Broccoli & Lemon Soup

Whether or not you correlate your resolutions with the start of a new calendar year, I think we all seek to make better choices regardless of the month. Even if it’s simply “I ate 7 rations of bacon for breakfast, better have a healthy lunch and dinner.” The balanced life–as those in the health and wellness community so often dub it.

Well, as much as I am part of the opposition when it comes to hip catch phrases–No, that meal you made on your instagram story is not LIT or ON POINT–the phrase balance is one I am completely behind. I frequently call in light pinch hitters for meals, in order to balance a day filled with or following indulgence. Soups made from fresh vegetables and pure stocks are perfect for this call of duty and are light on effort (most of the time, mind you.) This means that baked potato soup and New England clam chowder sadly don’t count as light, clean pinch hitters, just because they are soups–not that you didn’t realize this but I feel the need to clarify.

PROVIDED MATERIAL:
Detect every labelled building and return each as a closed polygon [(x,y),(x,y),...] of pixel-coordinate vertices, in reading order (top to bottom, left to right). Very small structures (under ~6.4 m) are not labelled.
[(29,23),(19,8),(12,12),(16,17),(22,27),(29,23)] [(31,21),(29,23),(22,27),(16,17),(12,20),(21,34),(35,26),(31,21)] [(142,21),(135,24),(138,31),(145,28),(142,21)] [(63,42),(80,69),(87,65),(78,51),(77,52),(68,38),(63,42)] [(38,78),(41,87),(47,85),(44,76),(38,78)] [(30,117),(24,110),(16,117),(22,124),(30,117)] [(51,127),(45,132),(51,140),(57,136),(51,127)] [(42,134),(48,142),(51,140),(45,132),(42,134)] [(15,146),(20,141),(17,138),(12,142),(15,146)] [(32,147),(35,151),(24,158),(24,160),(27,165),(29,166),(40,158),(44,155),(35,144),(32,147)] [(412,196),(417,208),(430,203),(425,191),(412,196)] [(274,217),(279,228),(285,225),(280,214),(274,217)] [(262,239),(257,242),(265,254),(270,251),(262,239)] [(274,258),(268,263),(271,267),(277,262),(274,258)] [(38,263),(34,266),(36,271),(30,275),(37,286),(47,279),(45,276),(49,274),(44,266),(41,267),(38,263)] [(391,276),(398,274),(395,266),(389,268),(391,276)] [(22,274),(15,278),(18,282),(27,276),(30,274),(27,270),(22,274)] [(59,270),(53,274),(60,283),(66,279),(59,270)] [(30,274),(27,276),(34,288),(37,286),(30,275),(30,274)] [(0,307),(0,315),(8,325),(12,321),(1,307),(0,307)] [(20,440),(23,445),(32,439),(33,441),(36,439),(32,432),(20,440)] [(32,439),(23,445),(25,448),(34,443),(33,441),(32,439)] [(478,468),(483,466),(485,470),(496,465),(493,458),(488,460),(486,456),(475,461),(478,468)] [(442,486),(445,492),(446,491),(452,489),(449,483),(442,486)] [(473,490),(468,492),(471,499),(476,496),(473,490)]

YOUR INSTRUCTIONS: Pick up the broccoli and lemon soup post above right after its last sentence and keep writing in the same voice.

RIGHT ANSWER:
This beautifully green and bright soup takes 15 minutes, up and down, and keeps beautifully in the fridge for at least 3 days. I wouldn’t mind a block of cheddar cheese mixed into it but please refrain yourself. It is, after all, about balance.

Ingredients Serves 4
1 tablespoon extra-virgin olive oil
1 shallot, sliced
2 cups raw broccoli florets
1 tablespoon roasted garlic (about 3 cloves) or 1 teaspoon raw garlic (1 small clove)
1 1/2 cups baby spinach
4 cups vegetable stock (32 ounce box)
1/4 cup fresh lemon juice
1 teaspoon kosher salt
1 teaspoon ground black pepper
1 teaspoon lemon zest, for garnish

Directions
1. Heat the olive oil in a large saucepan.
2. Add the shallot and garlic to the pan and sauté until translucent, about 2 minutes.
3. Add the vegetable broth and bring to a boil.
4. Add the broccoli and reduce the heat to simmer. Cook broccoli until just tender, about 2-3 minutes. (If desired for garnish, set aside a few florets of cooked broccoli, at this point)
5. Remove from heat and stir in baby spinach, lemon juice, and salt & pepper. Blend the soup with a stick/immersion blender or blend in batches in a stand blender/food processor until just smooth.
6. Finish the soup with reserved broccoli florets and lemon zest.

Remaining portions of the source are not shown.